Dataset records:
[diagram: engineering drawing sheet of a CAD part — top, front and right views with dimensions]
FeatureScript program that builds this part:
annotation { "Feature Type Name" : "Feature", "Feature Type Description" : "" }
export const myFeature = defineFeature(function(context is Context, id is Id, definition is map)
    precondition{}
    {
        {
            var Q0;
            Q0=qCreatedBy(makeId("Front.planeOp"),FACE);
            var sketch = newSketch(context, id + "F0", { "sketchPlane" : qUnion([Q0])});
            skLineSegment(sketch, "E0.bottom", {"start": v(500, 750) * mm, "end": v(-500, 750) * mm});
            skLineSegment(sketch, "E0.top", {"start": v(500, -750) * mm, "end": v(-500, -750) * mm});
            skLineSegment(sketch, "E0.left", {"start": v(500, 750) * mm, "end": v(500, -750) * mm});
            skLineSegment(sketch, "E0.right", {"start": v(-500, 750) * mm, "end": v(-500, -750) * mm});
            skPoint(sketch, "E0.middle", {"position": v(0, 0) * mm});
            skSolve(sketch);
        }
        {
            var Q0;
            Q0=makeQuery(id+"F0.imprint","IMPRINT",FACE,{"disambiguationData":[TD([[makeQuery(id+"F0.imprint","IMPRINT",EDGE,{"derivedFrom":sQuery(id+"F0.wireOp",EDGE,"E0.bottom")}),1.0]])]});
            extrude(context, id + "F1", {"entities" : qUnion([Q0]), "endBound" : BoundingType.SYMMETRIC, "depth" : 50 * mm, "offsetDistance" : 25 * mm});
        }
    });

GOAL OF THE EXERCISE:
Rename "Q0" to "faceQuery" throughout the program in every row, and leave everything else as it is.

SOLUTION FOR THIS PROBLEM:
[diagram: engineering drawing sheet of a CAD part — top, front and right views with dimensions]
FeatureScript program that builds this part:
annotation { "Feature Type Name" : "Feature", "Feature Type Description" : "" }
export const myFeature = defineFeature(function(context is Context, id is Id, definition is map)
    precondition{}
    {
        {
            var faceQuery;
            faceQuery=qCreatedBy(makeId("Front.planeOp"),FACE);
            var sketch = newSketch(context, id + "F0", { "sketchPlane" : qUnion([faceQuery])});
            skLineSegment(sketch, "E0.bottom", {"start": v(500, 750) * mm, "end": v(-500, 750) * mm});
            skLineSegment(sketch, "E0.top", {"start": v(500, -750) * mm, "end": v(-500, -750) * mm});
            skLineSegment(sketch, "E0.left", {"start": v(500, 750) * mm, "end": v(500, -750) * mm});
            skLineSegment(sketch, "E0.right", {"start": v(-500, 750) * mm, "end": v(-500, -750) * mm});
            skPoint(sketch, "E0.middle", {"position": v(0, 0) * mm});
            skSolve(sketch);
        }
        {
            var faceQuery;
            faceQuery=makeQuery(id+"F0.imprint","IMPRINT",FACE,{"disambiguationData":[TD([[makeQuery(id+"F0.imprint","IMPRINT",EDGE,{"derivedFrom":sQuery(id+"F0.wireOp",EDGE,"E0.bottom")}),1.0]])]});
            extrude(context, id + "F1", {"entities" : qUnion([faceQuery]), "endBound" : BoundingType.SYMMETRIC, "depth" : 50 * mm, "offsetDistance" : 25 * mm});
        }
    });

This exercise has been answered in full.